RECORDS PROVIDED:
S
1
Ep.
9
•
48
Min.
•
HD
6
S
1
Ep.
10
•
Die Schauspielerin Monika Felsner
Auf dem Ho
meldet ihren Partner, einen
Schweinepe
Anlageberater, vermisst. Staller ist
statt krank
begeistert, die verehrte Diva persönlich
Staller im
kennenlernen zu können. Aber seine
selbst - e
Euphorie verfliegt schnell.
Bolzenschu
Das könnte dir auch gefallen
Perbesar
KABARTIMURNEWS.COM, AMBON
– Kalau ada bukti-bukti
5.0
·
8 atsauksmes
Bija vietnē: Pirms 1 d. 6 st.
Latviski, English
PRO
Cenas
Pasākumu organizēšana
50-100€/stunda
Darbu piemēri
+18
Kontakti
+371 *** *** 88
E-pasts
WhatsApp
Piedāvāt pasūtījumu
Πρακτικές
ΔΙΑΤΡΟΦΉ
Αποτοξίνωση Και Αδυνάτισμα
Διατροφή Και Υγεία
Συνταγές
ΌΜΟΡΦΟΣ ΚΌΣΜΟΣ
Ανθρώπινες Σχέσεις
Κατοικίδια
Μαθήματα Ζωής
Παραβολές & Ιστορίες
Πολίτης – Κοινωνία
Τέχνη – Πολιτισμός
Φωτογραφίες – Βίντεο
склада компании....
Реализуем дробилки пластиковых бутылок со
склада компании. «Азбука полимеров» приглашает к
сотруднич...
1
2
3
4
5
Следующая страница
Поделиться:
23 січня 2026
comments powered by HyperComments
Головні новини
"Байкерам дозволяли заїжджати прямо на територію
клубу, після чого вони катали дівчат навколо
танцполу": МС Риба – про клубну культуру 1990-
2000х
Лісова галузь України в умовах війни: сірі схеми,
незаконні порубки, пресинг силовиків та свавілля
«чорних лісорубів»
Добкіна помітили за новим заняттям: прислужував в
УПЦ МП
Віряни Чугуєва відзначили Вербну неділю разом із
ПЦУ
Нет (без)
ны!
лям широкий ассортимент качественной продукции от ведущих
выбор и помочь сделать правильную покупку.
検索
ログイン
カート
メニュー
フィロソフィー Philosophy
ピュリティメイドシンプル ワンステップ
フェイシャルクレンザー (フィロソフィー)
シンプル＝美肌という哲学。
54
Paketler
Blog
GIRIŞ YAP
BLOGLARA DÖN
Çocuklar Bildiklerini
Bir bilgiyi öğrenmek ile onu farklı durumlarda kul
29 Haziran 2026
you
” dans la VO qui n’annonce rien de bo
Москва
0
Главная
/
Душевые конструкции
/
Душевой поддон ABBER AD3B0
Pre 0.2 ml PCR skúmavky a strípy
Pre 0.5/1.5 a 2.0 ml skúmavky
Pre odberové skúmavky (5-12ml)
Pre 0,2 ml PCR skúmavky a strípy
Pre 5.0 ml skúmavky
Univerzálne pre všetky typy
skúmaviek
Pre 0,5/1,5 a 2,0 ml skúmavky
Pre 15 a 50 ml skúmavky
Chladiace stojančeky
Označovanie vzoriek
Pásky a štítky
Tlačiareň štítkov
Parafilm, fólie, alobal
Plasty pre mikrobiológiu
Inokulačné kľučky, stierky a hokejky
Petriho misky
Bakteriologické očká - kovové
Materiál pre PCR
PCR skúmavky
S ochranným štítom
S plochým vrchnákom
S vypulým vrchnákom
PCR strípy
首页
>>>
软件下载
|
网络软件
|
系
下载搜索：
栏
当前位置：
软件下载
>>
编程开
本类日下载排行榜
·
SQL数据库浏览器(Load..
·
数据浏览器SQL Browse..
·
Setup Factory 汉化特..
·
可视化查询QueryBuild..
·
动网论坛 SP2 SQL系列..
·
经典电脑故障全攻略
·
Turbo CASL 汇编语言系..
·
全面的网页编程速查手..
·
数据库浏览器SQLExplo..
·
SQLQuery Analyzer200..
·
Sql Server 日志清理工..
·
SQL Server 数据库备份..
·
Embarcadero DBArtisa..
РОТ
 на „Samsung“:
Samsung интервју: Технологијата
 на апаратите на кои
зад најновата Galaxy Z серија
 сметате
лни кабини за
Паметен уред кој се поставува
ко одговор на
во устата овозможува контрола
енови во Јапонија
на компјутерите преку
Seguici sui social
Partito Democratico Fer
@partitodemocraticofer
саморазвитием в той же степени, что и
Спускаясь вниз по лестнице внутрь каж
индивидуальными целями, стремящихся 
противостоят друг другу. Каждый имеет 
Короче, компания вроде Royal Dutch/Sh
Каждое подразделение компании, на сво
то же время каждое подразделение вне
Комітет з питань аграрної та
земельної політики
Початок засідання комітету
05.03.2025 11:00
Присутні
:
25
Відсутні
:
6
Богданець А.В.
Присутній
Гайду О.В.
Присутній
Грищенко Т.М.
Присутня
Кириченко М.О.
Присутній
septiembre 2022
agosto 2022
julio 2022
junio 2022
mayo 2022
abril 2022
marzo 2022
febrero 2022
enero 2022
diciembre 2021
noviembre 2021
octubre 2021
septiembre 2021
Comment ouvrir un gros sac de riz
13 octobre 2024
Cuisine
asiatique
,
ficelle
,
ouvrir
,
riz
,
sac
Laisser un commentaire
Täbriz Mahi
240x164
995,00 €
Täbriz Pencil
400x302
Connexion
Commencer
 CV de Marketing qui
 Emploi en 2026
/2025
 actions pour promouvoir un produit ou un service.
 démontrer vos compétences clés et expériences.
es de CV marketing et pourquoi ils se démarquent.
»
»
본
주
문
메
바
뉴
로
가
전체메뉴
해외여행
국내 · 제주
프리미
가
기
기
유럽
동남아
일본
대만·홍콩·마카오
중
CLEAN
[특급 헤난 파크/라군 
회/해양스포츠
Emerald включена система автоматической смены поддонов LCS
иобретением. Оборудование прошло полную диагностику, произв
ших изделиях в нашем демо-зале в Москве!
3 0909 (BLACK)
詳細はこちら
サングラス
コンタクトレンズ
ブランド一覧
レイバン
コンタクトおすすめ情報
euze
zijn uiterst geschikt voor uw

WHAT YOU SHOULD DO:
Transcription of the listing must be exact and complete.

ANSWER TO THE PROBLEM:
S
1
Ep.
9
•
48
Min.
•
HD
6
S
1
Ep.
10
•
Die Schauspielerin Monika Felsner
Auf dem Ho
meldet ihren Partner, einen
Schweinepe
Anlageberater, vermisst. Staller ist
statt krank
begeistert, die verehrte Diva persönlich
Staller im
kennenlernen zu können. Aber seine
selbst - e
Euphorie verfliegt schnell.
Bolzenschu
Das könnte dir auch gefallen
Perbesar
KABARTIMURNEWS.COM, AMBON
– Kalau ada bukti-bukti
5.0
·
8 atsauksmes
Bija vietnē: Pirms 1 d. 6 st.
Latviski, English
PRO
Cenas
Pasākumu organizēšana
50-100€/stunda
Darbu piemēri
+18
Kontakti
+371 *** *** 88
E-pasts
WhatsApp
Piedāvāt pasūtījumu
Πρακτικές
ΔΙΑΤΡΟΦΉ
Αποτοξίνωση Και Αδυνάτισμα
Διατροφή Και Υγεία
Συνταγές
ΌΜΟΡΦΟΣ ΚΌΣΜΟΣ
Ανθρώπινες Σχέσεις
Κατοικίδια
Μαθήματα Ζωής
Παραβολές & Ιστορίες
Πολίτης – Κοινωνία
Τέχνη – Πολιτισμός
Φωτογραφίες – Βίντεο
склада компании....
Реализуем дробилки пластиковых бутылок со
склада компании. «Азбука полимеров» приглашает к
сотруднич...
1
2
3
4
5
Следующая страница
Поделиться:
23 січня 2026
comments powered by HyperComments
Головні новини
"Байкерам дозволяли заїжджати прямо на територію
клубу, після чого вони катали дівчат навколо
танцполу": МС Риба – про клубну культуру 1990-
2000х
Лісова галузь України в умовах війни: сірі схеми,
незаконні порубки, пресинг силовиків та свавілля
«чорних лісорубів»
Добкіна помітили за новим заняттям: прислужував в
УПЦ МП
Віряни Чугуєва відзначили Вербну неділю разом із
ПЦУ
Нет (без)
ны!
лям широкий ассортимент качественной продукции от ведущих
выбор и помочь сделать правильную покупку.
検索
ログイン
カート
メニュー
フィロソフィー Philosophy
ピュリティメイドシンプル ワンステップ
フェイシャルクレンザー (フィロソフィー)
シンプル＝美肌という哲学。
54
Paketler
Blog
GIRIŞ YAP
BLOGLARA DÖN
Çocuklar Bildiklerini
Bir bilgiyi öğrenmek ile onu farklı durumlarda kul
29 Haziran 2026
you
” dans la VO qui n’annonce rien de bo
Москва
0
Главная
/
Душевые конструкции
/
Душевой поддон ABBER AD3B0
Pre 0.2 ml PCR skúmavky a strípy
Pre 0.5/1.5 a 2.0 ml skúmavky
Pre odberové skúmavky (5-12ml)
Pre 0,2 ml PCR skúmavky a strípy
Pre 5.0 ml skúmavky
Univerzálne pre všetky typy
skúmaviek
Pre 0,5/1,5 a 2,0 ml skúmavky
Pre 15 a 50 ml skúmavky
Chladiace stojančeky
Označovanie vzoriek
Pásky a štítky
Tlačiareň štítkov
Parafilm, fólie, alobal
Plasty pre mikrobiológiu
Inokulačné kľučky, stierky a hokejky
Petriho misky
Bakteriologické očká - kovové
Materiál pre PCR
PCR skúmavky
S ochranným štítom
S plochým vrchnákom
S vypulým vrchnákom
PCR strípy
首页
>>>
软件下载
|
网络软件
|
系
下载搜索：
栏
当前位置：
软件下载
>>
编程开
本类日下载排行榜
·
SQL数据库浏览器(Load..
·
数据浏览器SQL Browse..
·
Setup Factory 汉化特..
·
可视化查询QueryBuild..
·
动网论坛 SP2 SQL系列..
·
经典电脑故障全攻略
·
Turbo CASL 汇编语言系..
·
全面的网页编程速查手..
·
数据库浏览器SQLExplo..
·
SQLQuery Analyzer200..
·
Sql Server 日志清理工..
·
SQL Server 数据库备份..
·
Embarcadero DBArtisa..
РОТ
 на „Samsung“:
Samsung интервју: Технологијата
 на апаратите на кои
зад најновата Galaxy Z серија
 сметате
лни кабини за
Паметен уред кој се поставува
ко одговор на
во устата овозможува контрола
енови во Јапонија
на компјутерите преку
Seguici sui social
Partito Democratico Fer
@partitodemocraticofer
саморазвитием в той же степени, что и
Спускаясь вниз по лестнице внутрь каж
индивидуальными целями, стремящихся 
противостоят друг другу. Каждый имеет 
Короче, компания вроде Royal Dutch/Sh
Каждое подразделение компании, на сво
то же время каждое подразделение вне
Комітет з питань аграрної та
земельної політики
Початок засідання комітету
05.03.2025 11:00
Присутні
:
25
Відсутні
:
6
Богданець А.В.
Присутній
Гайду О.В.
Присутній
Грищенко Т.М.
Присутня
Кириченко М.О.
Присутній
septiembre 2022
agosto 2022
julio 2022
junio 2022
mayo 2022
abril 2022
marzo 2022
febrero 2022
enero 2022
diciembre 2021
noviembre 2021
octubre 2021
septiembre 2021
Comment ouvrir un gros sac de riz
13 octobre 2024
Cuisine
asiatique
,
ficelle
,
ouvrir
,
riz
,
sac
Laisser un commentaire
Täbriz Mahi
240x164
995,00 €
Täbriz Pencil
400x302
Connexion
Commencer
 CV de Marketing qui
 Emploi en 2026
/2025
 actions pour promouvoir un produit ou un service.
 démontrer vos compétences clés et expériences.
es de CV marketing et pourquoi ils se démarquent.
»
»
본
주
문
메
바
뉴
로
가
전체메뉴
해외여행
국내 · 제주
프리미
가
기
기
유럽
동남아
일본
대만·홍콩·마카오
중
CLEAN
[특급 헤난 파크/라군 
회/해양스포츠
Emerald включена система автоматической смены поддонов LCS
иобретением. Оборудование прошло полную диагностику, произв
ших изделиях в нашем демо-зале в Москве!
3 0909 (BLACK)
詳細はこちら
サングラス
コンタクトレンズ
ブランド一覧
レイバン
コンタクトおすすめ情報
euze
zijn uiterst geschikt voor uw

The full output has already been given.